How to Find Coterminal Angles
To find coterminal angles, you can add or subtract 360° (or 2π radians) from the given angle. This process can be repeated to find multiple coterminal angles.
For example, if you have an angle of 45°, its positive coterminal angles would be 405°, 765°, etc., and its negative coterminal angles would be -315°, -675°, etc.
Positive Coterminal Angles
Positive coterminal angles are those that are greater than the original angle but differ by full rotations. They are found by adding 360° to the original angle.
For example, if you have an angle of 60°, its positive coterminal angles would be 420°, 780°, etc.
Negative Coterminal Angles
Negative coterminal angles are those that are less than the original angle but differ by full rotations. They are found by subtracting 360° from the original angle.
For example, if you have an angle of 90°, its negative coterminal angles would be -270°, -630°, etc.
Applications of Coterminal Angles
Coterminal angles are used in various fields, including:
- Trigonometry: Simplifying angle calculations
- Navigation: Determining directions
- Engineering: Designing rotating mechanisms
- Physics: Analyzing circular motion
Understanding coterminal angles helps in solving problems involving periodic functions and rotations.
Frequently Asked Questions
What is the difference between coterminal and supplementary angles?

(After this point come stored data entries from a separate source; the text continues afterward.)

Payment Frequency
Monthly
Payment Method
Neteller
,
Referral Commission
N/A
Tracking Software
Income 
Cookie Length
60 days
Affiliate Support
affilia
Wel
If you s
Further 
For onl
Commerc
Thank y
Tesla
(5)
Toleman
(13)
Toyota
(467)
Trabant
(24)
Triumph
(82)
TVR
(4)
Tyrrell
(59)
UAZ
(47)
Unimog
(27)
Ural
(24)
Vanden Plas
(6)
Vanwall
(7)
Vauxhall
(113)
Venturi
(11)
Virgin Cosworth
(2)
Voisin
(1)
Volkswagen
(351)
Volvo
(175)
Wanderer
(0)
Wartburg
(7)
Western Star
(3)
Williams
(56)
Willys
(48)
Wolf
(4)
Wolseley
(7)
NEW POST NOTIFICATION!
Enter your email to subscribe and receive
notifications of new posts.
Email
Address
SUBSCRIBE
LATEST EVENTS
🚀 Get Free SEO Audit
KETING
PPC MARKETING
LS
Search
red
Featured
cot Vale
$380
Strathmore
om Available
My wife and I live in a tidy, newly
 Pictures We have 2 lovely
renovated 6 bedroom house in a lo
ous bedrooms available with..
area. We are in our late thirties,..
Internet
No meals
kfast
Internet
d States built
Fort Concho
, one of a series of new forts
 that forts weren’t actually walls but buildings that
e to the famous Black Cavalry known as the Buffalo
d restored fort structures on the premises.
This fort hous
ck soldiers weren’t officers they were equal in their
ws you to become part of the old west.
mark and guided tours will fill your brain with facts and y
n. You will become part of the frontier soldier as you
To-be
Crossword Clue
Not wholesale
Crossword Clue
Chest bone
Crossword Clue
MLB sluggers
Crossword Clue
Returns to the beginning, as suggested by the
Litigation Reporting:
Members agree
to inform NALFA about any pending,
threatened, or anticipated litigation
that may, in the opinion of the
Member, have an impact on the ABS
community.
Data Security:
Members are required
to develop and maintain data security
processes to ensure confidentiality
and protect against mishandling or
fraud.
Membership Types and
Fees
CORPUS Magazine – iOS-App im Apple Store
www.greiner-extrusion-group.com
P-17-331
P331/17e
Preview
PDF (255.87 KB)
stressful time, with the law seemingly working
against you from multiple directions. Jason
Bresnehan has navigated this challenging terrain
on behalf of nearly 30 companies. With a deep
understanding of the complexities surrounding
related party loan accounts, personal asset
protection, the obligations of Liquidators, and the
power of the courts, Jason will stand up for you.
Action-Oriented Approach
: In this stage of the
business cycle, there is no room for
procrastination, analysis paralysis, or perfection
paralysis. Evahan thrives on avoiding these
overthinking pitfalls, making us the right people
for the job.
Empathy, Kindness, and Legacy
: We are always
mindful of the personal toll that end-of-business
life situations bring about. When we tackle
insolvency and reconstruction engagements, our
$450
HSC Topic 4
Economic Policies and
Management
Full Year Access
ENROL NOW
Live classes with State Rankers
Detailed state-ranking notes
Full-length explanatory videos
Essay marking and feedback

Coterminal angles share the same terminal side and differ by full rotations (360°). Supplementary angles add up to 180° and are on a straight line.
How many coterminal angles can there be?
There are infinitely many coterminal angles for any given angle, as you can keep adding or subtracting 360° indefinitely.
Can coterminal angles be negative?
Yes, coterminal angles can be negative. They are found by subtracting 360° from the original angle.